### Entries supplied
= = = = =

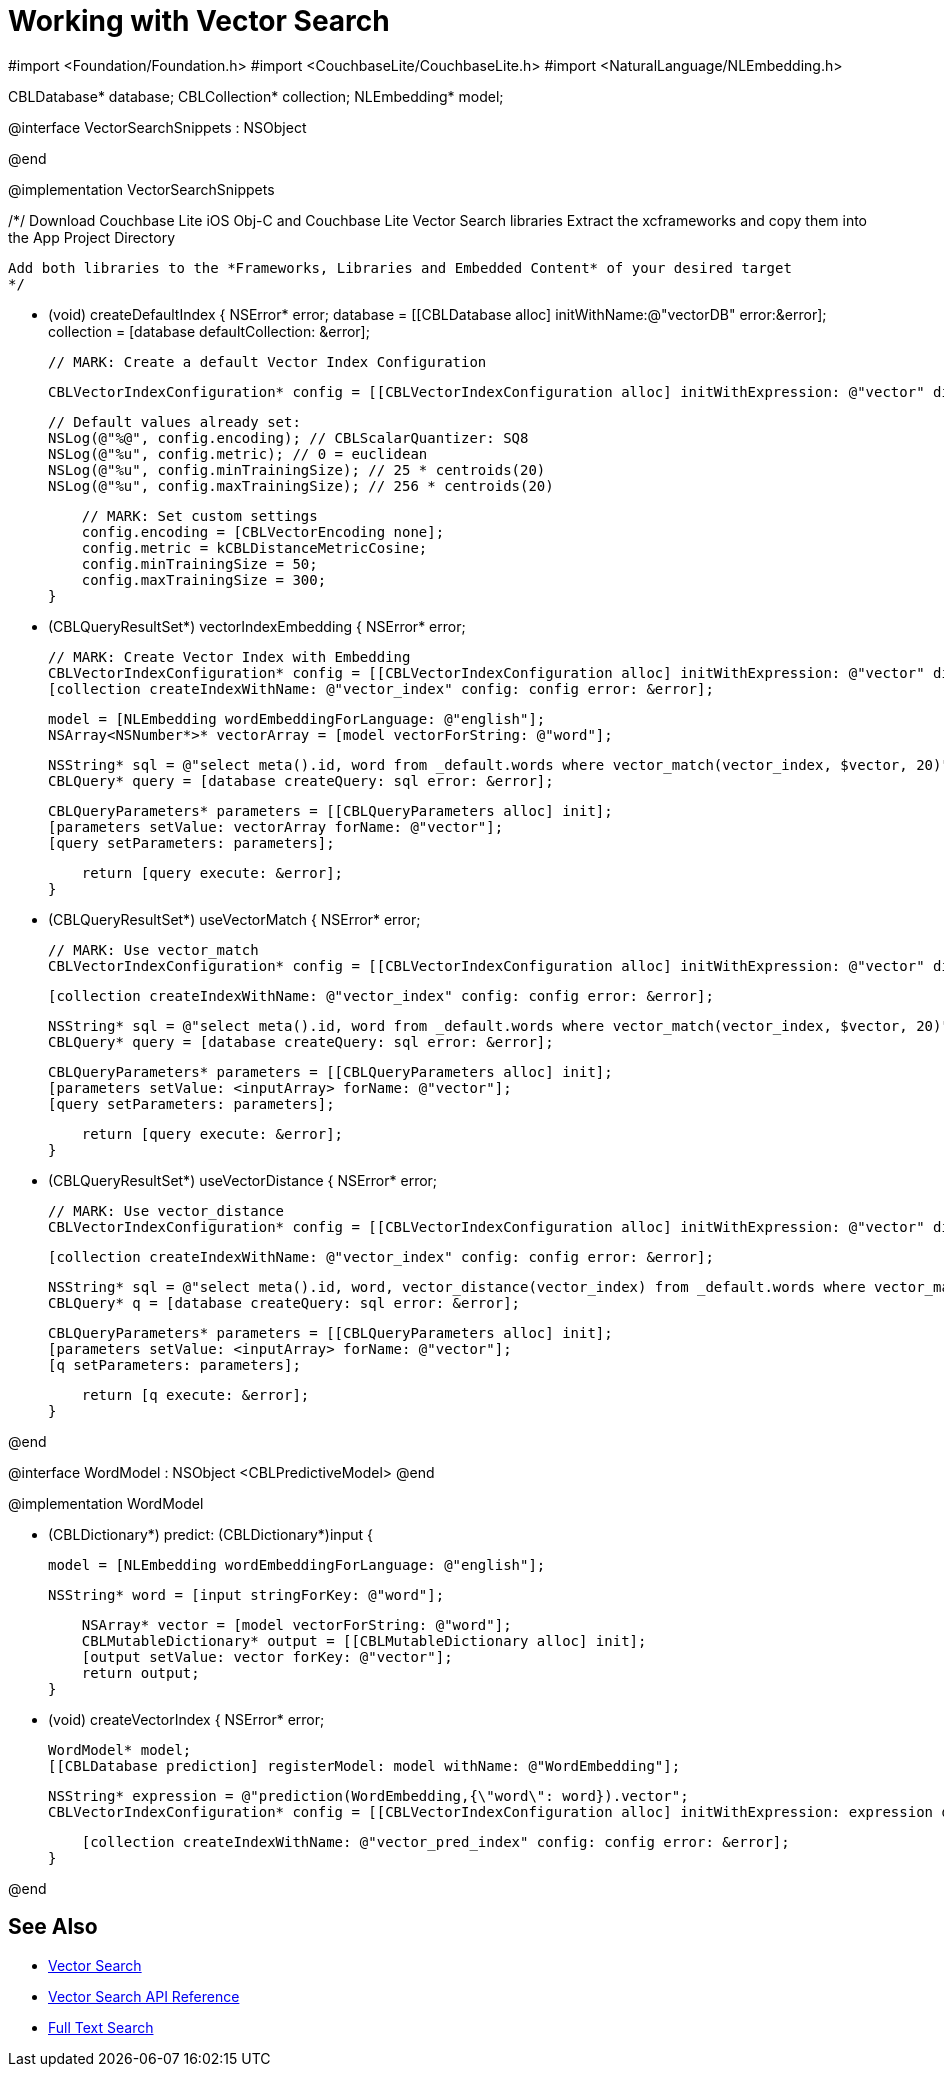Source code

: = Working with Vector Search
:page-status: Beta
:page-edition: Enterprise
:page-aliases: 
ifdef::show_edition[:page-edition: {release}]
ifdef::prerelease[:page-status: {prerelease}]
:page-role:
:description: Use Vector Search with Full Text Search and Query.
:keywords: edge AI api swift ios macos apple vector search generative


//
//  VectorSeachSnippets.m
//
//  Created by Vlad Velicu on 20/03/2024.
//

#import <Foundation/Foundation.h>
#import <CouchbaseLite/CouchbaseLite.h>
#import <NaturalLanguage/NLEmbedding.h>

CBLDatabase* database;
CBLCollection* collection;
NLEmbedding* model;

@interface VectorSearchSnippets : NSObject

@end

@implementation VectorSearchSnippets

// MARK: Configuring a project to use Vector Search.

/*/
 Download Couchbase Lite iOS Obj-C and Couchbase Lite Vector Search libraries
 Extract the xcframeworks and copy them into the App Project Directory
 
 Add both libraries to the *Frameworks, Libraries and Embedded Content* of your desired target
 */

- (void) createDefaultIndex {
    NSError* error;
    database = [[CBLDatabase alloc] initWithName:@"vectorDB" error:&error];
    collection = [database defaultCollection: &error];
    
    // MARK: Create a default Vector Index Configuration

    CBLVectorIndexConfiguration* config = [[CBLVectorIndexConfiguration alloc] initWithExpression: @"vector" dimensions: 300 centroids: 20];
    
    // Default values already set:
    NSLog(@"%@", config.encoding); // CBLScalarQuantizer: SQ8
    NSLog(@"%u", config.metric); // 0 = euclidean
    NSLog(@"%u", config.minTrainingSize); // 25 * centroids(20)
    NSLog(@"%u", config.maxTrainingSize); // 256 * centroids(20)
    
    // MARK: Set custom settings
    config.encoding = [CBLVectorEncoding none];
    config.metric = kCBLDistanceMetricCosine;
    config.minTrainingSize = 50;
    config.maxTrainingSize = 300;
}

- (CBLQueryResultSet*) vectorIndexEmbedding {
    NSError* error;
    
    // MARK: Create Vector Index with Embedding
    CBLVectorIndexConfiguration* config = [[CBLVectorIndexConfiguration alloc] initWithExpression: @"vector" dimensions: 300 centroids: 20];
    [collection createIndexWithName: @"vector_index" config: config error: &error];
    
    model = [NLEmbedding wordEmbeddingForLanguage: @"english"];
    NSArray<NSNumber*>* vectorArray = [model vectorForString: @"word"];
    
    NSString* sql = @"select meta().id, word from _default.words where vector_match(vector_index, $vector, 20)";
    CBLQuery* query = [database createQuery: sql error: &error];
    
    CBLQueryParameters* parameters = [[CBLQueryParameters alloc] init];
    [parameters setValue: vectorArray forName: @"vector"];
    [query setParameters: parameters];
    
    return [query execute: &error];
}

- (CBLQueryResultSet*) useVectorMatch {
    NSError* error;
    
    // MARK: Use vector_match
    CBLVectorIndexConfiguration* config = [[CBLVectorIndexConfiguration alloc] initWithExpression: @"vector" dimensions: 300 centroids: 8];
    
    [collection createIndexWithName: @"vector_index" config: config error: &error];
    
    NSString* sql = @"select meta().id, word from _default.words where vector_match(vector_index, $vector, 20)";
    CBLQuery* query = [database createQuery: sql error: &error];
    
    CBLQueryParameters* parameters = [[CBLQueryParameters alloc] init];
    [parameters setValue: <inputArray> forName: @"vector"];
    [query setParameters: parameters];
    
    return [query execute: &error];
}

- (CBLQueryResultSet*) useVectorDistance {
    NSError* error;
    
    // MARK: Use vector_distance
    CBLVectorIndexConfiguration* config = [[CBLVectorIndexConfiguration alloc] initWithExpression: @"vector" dimensions: 300 centroids: 8];
    
    [collection createIndexWithName: @"vector_index" config: config error: &error];
    
    NSString* sql = @"select meta().id, word, vector_distance(vector_index) from _default.words where vector_match(vector_index, $vector, 20)";
    CBLQuery* q = [database createQuery: sql error: &error];
    
    CBLQueryParameters* parameters = [[CBLQueryParameters alloc] init];
    [parameters setValue: <inputArray> forName: @"vector"];
    [q setParameters: parameters];
    
    return [q execute: &error];
}

@end


// MARK: Create Vector Index with Predictive Model

@interface WordModel : NSObject <CBLPredictiveModel>
@end

@implementation WordModel


- (CBLDictionary*) predict: (CBLDictionary*)input {
   
    model = [NLEmbedding wordEmbeddingForLanguage: @"english"];
   
    NSString* word = [input stringForKey: @"word"];
   
    NSArray* vector = [model vectorForString: @"word"];
    CBLMutableDictionary* output = [[CBLMutableDictionary alloc] init];
    [output setValue: vector forKey: @"vector"];
    return output;
}

- (void) createVectorIndex {
    NSError* error;

    WordModel* model;
    [[CBLDatabase prediction] registerModel: model withName: @"WordEmbedding"];
    
    NSString* expression = @"prediction(WordEmbedding,{\"word\": word}).vector";
    CBLVectorIndexConfiguration* config = [[CBLVectorIndexConfiguration alloc] initWithExpression: expression dimensions: 300 centroids: 8];
    
    [collection createIndexWithName: @"vector_pred_index" config: config error: &error];
}

@end












== See Also

* xref:swift:vector-search.adoc[Vector Search]

* xref:swift:vector-search-api-reference.adoc[Vector Search API Reference]

* xref:swift:fts.adoc[Full Text Search]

= = = = =

### Description of the task
Copy every line of the data that carries the word "NSArray".

### Answer to this problem
    NSArray<NSNumber*>* vectorArray = [model vectorForString: @"word"];
    NSArray* vector = [model vectorForString: @"word"];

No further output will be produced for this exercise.